+++ Dataset extract +++

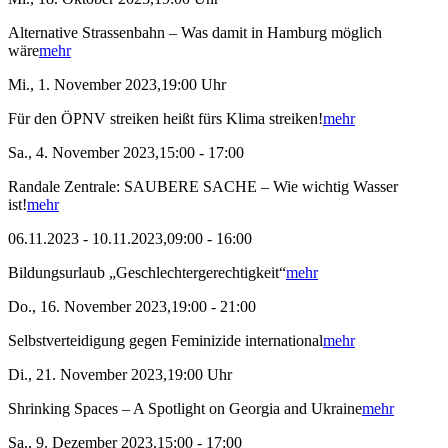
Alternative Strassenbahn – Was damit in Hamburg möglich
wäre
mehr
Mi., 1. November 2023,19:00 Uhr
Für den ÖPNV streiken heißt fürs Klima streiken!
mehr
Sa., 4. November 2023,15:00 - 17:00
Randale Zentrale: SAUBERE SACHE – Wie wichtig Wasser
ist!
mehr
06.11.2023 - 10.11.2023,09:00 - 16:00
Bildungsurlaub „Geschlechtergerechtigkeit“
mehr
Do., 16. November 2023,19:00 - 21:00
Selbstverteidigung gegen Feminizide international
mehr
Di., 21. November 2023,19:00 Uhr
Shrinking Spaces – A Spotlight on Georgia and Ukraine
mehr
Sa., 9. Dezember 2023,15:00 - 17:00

+++
+++ Dataset extract +++

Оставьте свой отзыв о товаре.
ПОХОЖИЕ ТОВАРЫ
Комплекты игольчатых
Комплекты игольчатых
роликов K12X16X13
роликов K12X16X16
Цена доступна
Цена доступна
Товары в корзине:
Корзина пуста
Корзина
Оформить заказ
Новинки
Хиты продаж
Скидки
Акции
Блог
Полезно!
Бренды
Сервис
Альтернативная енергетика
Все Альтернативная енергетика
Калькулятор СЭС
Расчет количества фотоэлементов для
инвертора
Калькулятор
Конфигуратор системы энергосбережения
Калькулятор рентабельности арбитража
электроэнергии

+++
+++ Dataset extract +++

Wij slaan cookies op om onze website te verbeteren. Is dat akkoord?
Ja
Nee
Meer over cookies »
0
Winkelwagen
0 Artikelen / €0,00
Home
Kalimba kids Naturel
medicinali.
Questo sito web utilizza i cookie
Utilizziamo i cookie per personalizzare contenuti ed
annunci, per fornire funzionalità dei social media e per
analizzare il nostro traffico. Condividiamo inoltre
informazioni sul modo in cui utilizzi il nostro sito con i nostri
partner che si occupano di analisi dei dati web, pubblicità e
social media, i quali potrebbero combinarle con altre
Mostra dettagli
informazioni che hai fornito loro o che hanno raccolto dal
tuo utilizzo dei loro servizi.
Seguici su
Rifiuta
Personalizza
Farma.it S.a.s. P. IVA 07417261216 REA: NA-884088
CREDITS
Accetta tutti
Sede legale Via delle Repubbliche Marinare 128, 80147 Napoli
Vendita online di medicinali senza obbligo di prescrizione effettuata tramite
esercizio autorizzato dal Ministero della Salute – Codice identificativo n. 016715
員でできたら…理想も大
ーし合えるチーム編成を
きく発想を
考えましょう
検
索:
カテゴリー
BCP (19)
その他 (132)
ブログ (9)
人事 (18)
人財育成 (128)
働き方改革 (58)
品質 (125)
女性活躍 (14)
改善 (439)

+++

Exercise directions:
Within the data above, the span starting at the line containing "Alternative Strassenbahn –" and ending at the line containing "Sa., 9. Dezember 2023,15:00 - 17:00" is to be retyped exactly, with no other lines.

Task output:
Alternative Strassenbahn – Was damit in Hamburg möglich
wäre
mehr
Mi., 1. November 2023,19:00 Uhr
Für den ÖPNV streiken heißt fürs Klima streiken!
mehr
Sa., 4. November 2023,15:00 - 17:00
Randale Zentrale: SAUBERE SACHE – Wie wichtig Wasser
ist!
mehr
06.11.2023 - 10.11.2023,09:00 - 16:00
Bildungsurlaub „Geschlechtergerechtigkeit“
mehr
Do., 16. November 2023,19:00 - 21:00
Selbstverteidigung gegen Feminizide international
mehr
Di., 21. November 2023,19:00 Uhr
Shrinking Spaces – A Spotlight on Georgia and Ukraine
mehr
Sa., 9. Dezember 2023,15:00 - 17:00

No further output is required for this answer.